Evaluating Cotton Nitrogen Dynamics in the GOSSYM Simulation Model
- William E. Stevens ,
- Jac J. Varco and
- Joseph R. Johnson
Prediction of cotton (Gossypium hirsutum L.) N requirements would be useful in preventing excessive vegetative growth and negative environmental effects from overapplication of fertilizer N. Field research studies were conducted at Holly Springs, MS, to evaluate early-maturing and full-season cultivar effects on N nutrition and yield. Cotton was grown across a range of N application rates and results were compared with simulations of the cotton model GOSSYM. Cotton cultivars Stoneville 825 and DES 119 were grown on a Grenada silt loam soil (fine-silty, mixed, thermic Glossic Fragiudalfs) in 1989 and 1990, and Deltapine 20 on a Loring silt loam soil (fine-silty, mixed, thermic Typic Fragiudalfs) in 1990, all with N rates of 0, 45, 90, 135, and 180 kg ha−1. Rainfall in May through September 1990 was only 52% of the rainfall during the same period in 1989. Cultivar effects on yield and cotton N nutrition were minimal. Averaged across cultivars and N rates, 24% of total plant N on the Grenada soil and 20% on the Loring soil in 1990 was in ground litter at first open boll, compared with 13% in 1989 on the Grenada soil.
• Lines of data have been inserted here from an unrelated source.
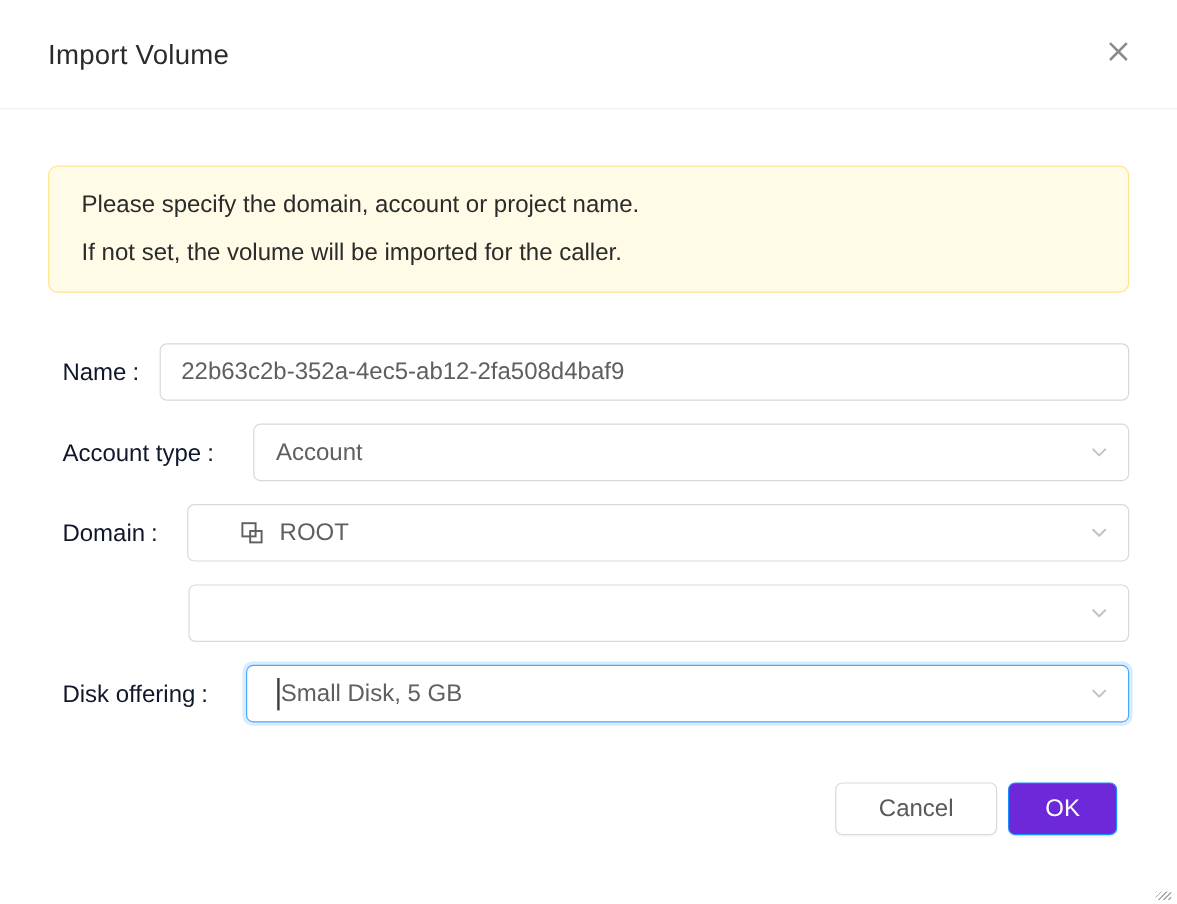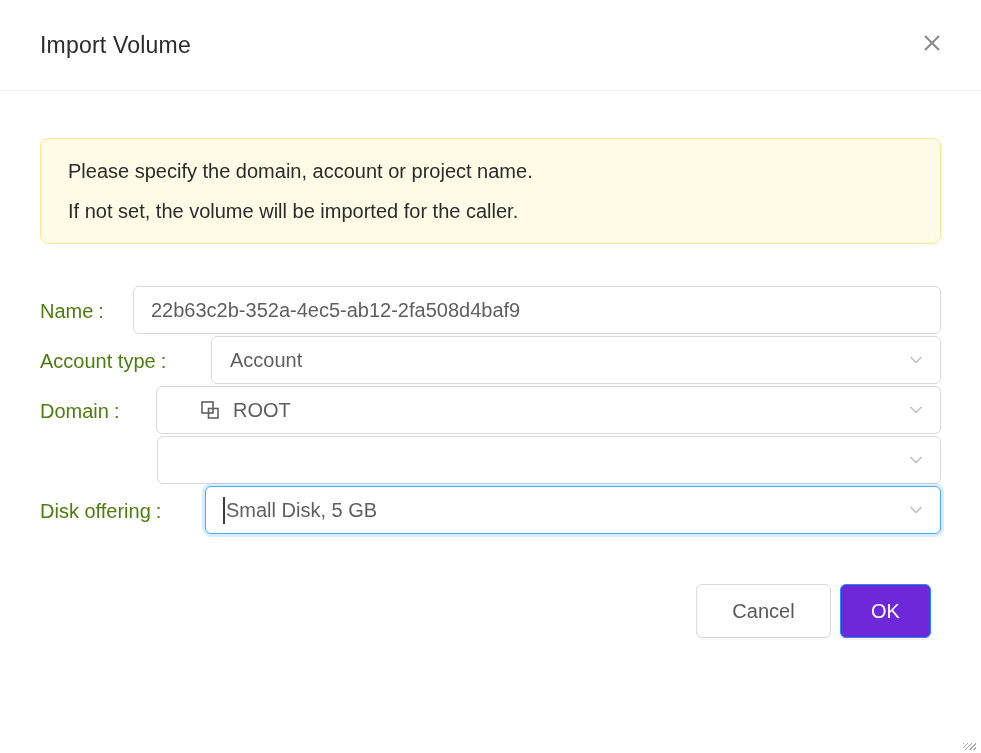--- a/index.html
+++ b/index.html
@@ -59,10 +59,10 @@
   }
   .form-row.first { margin-top:42px; }
   .field-label {
-    position:absolute; left:0; top:0;
+    position:absolute; left:12px; top:0;
     height:50px; line-height:50px;
     font-size:20px;
-    color:#4d7c0f;
+    color:#0f172a;
     white-space:nowrap;
     text-align:right;
   }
GOSSYM accurately predicted litter N for the Grenada site in 1990, but overpredicted N in litter in 1989 at this site and in 1990 for the Loring site. On the Grenada soil in 1989, an average of 61% of the total plant N at first open boll was in seed and burrs, while in 1990 it was 41%, due to a lower boll load. For both soils, N availability without fertilizer ranged from 68 to 77 kg N ha−1. GOSSYM overestimated soil N availability by 10 to 30 kg N ha−1. Averaged across cultivars on the Grenada soil in 1989, GOSSYM underpredicted yield on cotton with no fertilizer N by 463 kg lint ha−1. Fertilizer N recovery was overpredicted by the model. These results point to the need for more accurate prediction of N dynamics if the model is to be used for N management on fragipan soils.